THE CHARGE OF THE BLACK WATCH AND THE SCOTS GREYS[ToC]

Sometimes a retreat is in reality a great victory. It has been said that it requires a greater general to direct successfully a great retreat than it does to direct a great attack.

Some marvelous retreats have occurred in the World War, the greatest coming at its very beginning, when the English and French fell back to save Paris and to defeat the Germans at the Marne. This retreat was really a series of battles, day after day, with terrible losses on both sides.

An English private in the Black Watch, named Walter Morton, only nineteen years of age, described for the Scotsmen one of these battles in which his regiment and the Scots Greys made a magnificent charge. His story was as follows:

We went straight from Boulogne to Mons, being one of the first British regiments to reach that place. Neither army seemed to have a very good position there, but the numbers of the Germans were far too great to give us any chance of success. We were hard at it all day on Monday; and on Tuesday, as the French reinforcements which we had been expecting did not arrive, the order was given to retire.

In our retreat we marched close upon eighty miles. We passed through Cambrai, and a halt was called at St. Quentin. The Germans, in their mad rush to get to Paris, had seldom been far behind us, and when we came to St. Quentin the word went through the ranks that we were going into action. The men were quite jubilant at the prospect. They had not been at all pleased at their continued retirement before the enemy, and they at once started to get things ready. The engagement opened briskly, both our artillery and the Germans going at it for all they were worth. We were in good skirmishing order, and under the cover of our guns we were all the time getting nearer and nearer the enemy. When we had come to within 100 yards of the German lines, the commands were issued for a charge, and the Black Watch made the charge along with the Scots Greys. Not far from us the 9th Lancers and the Cameronians joined in the attack.
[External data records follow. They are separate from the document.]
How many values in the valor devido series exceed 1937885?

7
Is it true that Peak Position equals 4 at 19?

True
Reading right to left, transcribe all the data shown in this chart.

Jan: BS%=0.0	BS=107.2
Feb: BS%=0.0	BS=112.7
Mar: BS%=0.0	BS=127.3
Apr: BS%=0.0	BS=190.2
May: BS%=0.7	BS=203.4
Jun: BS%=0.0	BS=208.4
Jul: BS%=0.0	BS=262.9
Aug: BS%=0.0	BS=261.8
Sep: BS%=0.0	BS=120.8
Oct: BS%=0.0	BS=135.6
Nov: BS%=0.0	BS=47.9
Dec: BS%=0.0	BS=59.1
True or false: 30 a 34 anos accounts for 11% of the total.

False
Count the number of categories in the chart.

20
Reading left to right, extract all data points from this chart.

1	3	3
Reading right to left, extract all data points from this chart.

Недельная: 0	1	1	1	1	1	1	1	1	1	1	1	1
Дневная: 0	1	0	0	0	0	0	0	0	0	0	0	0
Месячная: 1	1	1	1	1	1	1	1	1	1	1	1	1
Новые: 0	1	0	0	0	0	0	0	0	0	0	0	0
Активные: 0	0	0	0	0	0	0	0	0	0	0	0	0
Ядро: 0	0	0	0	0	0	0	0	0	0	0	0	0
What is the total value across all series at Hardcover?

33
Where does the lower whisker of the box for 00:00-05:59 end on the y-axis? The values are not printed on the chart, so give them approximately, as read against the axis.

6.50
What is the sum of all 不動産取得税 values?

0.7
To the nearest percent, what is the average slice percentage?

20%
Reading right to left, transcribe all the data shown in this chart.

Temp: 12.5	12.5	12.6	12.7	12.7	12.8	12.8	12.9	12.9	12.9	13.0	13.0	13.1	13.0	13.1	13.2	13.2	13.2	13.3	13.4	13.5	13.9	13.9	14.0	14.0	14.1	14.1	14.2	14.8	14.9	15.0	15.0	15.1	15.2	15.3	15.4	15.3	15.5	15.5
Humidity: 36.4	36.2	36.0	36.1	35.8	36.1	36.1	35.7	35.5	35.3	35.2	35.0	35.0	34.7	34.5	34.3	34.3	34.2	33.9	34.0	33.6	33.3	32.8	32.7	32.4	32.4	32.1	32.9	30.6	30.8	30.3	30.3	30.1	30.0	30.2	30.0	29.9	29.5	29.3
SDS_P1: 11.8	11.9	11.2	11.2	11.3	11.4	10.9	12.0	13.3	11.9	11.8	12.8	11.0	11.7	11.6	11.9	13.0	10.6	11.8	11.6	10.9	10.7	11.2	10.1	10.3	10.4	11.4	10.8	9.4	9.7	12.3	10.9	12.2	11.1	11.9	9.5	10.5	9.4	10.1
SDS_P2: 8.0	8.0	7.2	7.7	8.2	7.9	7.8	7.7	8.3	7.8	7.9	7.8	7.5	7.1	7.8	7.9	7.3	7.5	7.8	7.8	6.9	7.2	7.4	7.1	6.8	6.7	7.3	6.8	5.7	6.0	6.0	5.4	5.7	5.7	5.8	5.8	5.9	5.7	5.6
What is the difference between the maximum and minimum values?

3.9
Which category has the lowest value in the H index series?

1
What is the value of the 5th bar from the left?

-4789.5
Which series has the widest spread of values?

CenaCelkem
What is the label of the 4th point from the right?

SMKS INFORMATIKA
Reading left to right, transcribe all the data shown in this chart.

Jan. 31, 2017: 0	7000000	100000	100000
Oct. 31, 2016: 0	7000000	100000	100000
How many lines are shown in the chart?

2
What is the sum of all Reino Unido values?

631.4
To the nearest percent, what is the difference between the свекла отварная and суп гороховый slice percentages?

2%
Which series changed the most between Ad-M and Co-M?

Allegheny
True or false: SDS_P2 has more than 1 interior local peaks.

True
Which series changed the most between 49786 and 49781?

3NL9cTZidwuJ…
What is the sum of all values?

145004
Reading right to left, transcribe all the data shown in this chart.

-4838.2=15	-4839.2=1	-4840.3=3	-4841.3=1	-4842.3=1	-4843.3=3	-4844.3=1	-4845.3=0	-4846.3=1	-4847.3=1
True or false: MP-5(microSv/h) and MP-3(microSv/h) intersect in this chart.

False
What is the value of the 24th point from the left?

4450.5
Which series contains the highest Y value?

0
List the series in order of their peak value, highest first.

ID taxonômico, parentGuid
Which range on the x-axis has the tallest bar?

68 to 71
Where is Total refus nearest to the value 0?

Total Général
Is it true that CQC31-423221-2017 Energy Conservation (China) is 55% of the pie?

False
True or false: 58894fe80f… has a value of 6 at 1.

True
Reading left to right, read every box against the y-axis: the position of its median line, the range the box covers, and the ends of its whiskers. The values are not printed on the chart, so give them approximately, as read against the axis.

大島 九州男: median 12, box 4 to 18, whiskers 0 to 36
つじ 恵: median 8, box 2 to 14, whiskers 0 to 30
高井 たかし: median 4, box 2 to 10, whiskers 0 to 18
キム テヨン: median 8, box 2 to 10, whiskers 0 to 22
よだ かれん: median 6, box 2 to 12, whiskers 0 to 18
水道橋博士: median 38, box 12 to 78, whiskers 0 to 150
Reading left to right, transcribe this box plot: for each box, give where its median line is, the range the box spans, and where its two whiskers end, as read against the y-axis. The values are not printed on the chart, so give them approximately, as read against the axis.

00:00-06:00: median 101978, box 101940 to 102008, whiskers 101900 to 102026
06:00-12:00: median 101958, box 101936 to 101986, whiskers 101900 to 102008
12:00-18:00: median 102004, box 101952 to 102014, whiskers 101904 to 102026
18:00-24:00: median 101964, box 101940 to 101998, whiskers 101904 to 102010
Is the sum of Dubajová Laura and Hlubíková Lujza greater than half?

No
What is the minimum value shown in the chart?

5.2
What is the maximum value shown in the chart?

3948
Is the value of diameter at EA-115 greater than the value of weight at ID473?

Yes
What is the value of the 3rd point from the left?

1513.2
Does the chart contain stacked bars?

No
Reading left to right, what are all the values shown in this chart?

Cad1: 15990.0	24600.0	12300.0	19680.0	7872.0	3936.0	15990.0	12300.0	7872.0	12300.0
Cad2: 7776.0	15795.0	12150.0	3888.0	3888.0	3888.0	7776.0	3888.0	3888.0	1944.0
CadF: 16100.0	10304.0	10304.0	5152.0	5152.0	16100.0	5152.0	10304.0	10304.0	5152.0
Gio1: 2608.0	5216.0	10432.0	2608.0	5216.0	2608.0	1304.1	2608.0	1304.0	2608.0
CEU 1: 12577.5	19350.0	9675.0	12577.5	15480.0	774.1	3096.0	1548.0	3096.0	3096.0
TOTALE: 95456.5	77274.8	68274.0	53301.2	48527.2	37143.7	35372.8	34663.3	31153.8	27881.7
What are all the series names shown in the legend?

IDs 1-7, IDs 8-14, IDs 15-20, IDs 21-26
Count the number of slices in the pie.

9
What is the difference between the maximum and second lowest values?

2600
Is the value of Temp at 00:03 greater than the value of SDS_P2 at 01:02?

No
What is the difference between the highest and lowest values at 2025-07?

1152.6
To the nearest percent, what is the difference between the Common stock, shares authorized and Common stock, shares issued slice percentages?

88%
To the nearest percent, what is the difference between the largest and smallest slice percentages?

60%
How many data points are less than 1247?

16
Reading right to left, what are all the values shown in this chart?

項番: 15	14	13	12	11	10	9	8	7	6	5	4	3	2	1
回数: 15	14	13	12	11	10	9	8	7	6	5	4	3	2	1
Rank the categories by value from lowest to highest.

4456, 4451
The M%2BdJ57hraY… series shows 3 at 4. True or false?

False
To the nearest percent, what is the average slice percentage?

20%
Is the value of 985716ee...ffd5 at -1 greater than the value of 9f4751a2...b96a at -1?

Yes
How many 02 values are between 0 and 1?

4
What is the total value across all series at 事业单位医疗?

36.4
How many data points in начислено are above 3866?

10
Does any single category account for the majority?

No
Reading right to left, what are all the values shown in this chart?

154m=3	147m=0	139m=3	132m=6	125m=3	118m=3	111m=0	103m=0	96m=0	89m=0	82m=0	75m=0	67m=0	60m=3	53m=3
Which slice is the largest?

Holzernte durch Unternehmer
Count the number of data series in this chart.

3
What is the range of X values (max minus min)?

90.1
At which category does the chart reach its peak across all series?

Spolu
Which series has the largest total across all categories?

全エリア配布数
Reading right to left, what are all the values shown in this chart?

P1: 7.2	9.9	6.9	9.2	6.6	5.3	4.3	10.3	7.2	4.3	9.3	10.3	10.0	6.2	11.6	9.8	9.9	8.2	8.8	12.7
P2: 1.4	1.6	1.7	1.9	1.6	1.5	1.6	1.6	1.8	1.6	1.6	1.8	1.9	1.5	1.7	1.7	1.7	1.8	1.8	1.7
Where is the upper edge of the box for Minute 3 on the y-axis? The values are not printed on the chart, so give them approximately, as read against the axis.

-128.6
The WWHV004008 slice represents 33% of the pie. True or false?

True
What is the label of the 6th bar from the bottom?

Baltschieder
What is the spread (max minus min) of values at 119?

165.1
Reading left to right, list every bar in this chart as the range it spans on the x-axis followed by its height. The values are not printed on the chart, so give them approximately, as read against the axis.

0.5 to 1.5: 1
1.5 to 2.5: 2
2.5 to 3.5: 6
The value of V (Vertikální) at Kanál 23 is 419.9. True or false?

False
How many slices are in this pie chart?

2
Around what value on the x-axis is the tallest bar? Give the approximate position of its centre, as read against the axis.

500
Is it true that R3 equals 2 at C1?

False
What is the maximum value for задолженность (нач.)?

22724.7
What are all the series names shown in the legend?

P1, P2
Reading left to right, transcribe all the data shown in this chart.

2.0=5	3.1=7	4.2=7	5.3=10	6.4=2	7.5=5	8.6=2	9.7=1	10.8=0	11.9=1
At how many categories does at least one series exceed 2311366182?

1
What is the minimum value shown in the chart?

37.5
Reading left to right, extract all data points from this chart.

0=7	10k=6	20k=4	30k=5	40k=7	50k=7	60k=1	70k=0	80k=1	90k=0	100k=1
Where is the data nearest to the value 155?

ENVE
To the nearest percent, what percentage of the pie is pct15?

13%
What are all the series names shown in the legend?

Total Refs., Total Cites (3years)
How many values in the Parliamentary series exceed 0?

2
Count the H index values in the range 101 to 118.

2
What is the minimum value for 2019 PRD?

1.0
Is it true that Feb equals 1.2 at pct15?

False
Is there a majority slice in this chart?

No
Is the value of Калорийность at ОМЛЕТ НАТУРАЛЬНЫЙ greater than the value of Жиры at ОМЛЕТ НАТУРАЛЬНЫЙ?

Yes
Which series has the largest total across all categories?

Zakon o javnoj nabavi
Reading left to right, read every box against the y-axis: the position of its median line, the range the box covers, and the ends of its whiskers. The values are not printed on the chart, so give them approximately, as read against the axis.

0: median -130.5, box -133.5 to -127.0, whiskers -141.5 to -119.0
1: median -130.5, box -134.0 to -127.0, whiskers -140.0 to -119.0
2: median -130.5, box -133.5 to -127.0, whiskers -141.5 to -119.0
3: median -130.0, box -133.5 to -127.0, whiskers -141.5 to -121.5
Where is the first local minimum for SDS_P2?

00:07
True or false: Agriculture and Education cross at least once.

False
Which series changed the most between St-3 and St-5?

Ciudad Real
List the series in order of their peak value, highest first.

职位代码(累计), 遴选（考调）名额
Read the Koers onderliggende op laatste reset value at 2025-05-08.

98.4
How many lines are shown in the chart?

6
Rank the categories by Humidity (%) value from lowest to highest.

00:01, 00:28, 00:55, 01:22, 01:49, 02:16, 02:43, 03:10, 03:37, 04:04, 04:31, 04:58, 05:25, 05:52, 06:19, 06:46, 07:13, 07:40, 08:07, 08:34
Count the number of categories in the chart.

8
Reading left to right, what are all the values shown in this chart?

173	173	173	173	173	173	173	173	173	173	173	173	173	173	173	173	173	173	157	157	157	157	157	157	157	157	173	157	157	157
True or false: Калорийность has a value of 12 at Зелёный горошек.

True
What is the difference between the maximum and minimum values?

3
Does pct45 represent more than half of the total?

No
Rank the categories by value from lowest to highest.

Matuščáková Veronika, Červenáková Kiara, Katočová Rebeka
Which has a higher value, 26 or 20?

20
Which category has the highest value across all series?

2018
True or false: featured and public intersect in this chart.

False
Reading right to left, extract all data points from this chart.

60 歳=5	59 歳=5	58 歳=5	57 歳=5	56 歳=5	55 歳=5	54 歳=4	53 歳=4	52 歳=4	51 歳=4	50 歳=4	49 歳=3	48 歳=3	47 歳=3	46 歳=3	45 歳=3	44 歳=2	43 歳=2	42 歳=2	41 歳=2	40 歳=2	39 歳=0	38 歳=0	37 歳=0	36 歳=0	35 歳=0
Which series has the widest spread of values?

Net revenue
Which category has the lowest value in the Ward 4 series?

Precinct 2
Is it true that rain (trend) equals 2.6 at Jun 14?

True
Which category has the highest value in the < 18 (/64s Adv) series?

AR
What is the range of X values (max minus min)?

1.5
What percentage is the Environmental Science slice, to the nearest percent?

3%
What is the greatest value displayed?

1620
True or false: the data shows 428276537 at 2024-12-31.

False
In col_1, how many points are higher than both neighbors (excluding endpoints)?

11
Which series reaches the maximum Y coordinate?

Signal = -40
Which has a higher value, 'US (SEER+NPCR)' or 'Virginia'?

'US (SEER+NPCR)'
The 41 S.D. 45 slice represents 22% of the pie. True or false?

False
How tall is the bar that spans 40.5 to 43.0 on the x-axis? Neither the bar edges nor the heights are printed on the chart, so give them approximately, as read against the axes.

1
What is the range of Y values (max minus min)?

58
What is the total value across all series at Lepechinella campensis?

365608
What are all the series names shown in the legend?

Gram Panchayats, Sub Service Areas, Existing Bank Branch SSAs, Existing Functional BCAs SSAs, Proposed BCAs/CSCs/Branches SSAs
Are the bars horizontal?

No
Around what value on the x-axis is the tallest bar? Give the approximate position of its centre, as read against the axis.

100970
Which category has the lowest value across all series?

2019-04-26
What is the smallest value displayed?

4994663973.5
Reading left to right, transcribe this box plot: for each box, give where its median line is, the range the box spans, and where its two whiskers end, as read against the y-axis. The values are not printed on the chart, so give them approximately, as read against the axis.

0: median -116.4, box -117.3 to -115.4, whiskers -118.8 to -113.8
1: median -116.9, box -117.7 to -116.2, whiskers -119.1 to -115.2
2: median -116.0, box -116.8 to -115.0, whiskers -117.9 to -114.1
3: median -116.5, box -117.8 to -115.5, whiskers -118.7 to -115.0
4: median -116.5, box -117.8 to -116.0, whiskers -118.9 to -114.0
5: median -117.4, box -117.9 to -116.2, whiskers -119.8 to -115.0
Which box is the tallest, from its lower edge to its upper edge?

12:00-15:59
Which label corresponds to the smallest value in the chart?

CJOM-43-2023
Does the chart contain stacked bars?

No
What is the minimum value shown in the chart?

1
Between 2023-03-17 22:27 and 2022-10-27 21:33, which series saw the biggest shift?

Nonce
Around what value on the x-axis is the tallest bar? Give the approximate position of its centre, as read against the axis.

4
It was the finest thing I ever saw. The Scots Greys galloped forward with us hanging on to their stirrups, and it was a sight never to be forgotten. We were simply being dragged by the horses as they flew forward through a perfect cloud of bullets from the enemy's maxims. All other sounds were drowned by the thunder of the horses' hoofs as they careered wildly on, some of them nearly driven mad by the bullets which struck them. It was no time for much thinking. Saddles were being emptied quickly, as we closed on the German lines and tore past their maxims, which were in the front ranks.

We were on the German gunners before they knew where they were, and many of them went down, scarcely realizing that we were amongst them. Then the fray commenced in deadly earnest. The Black Watch and the Scots Greys went into it like men possessed. They fought like demons. It was our bayonets against the Germans' swords. You could see nothing but the glint of steel, and soon even that was wanting as our boys got well into the midst of the enemy. The swords of the Germans were no use against our bayonets. They went down in hundreds.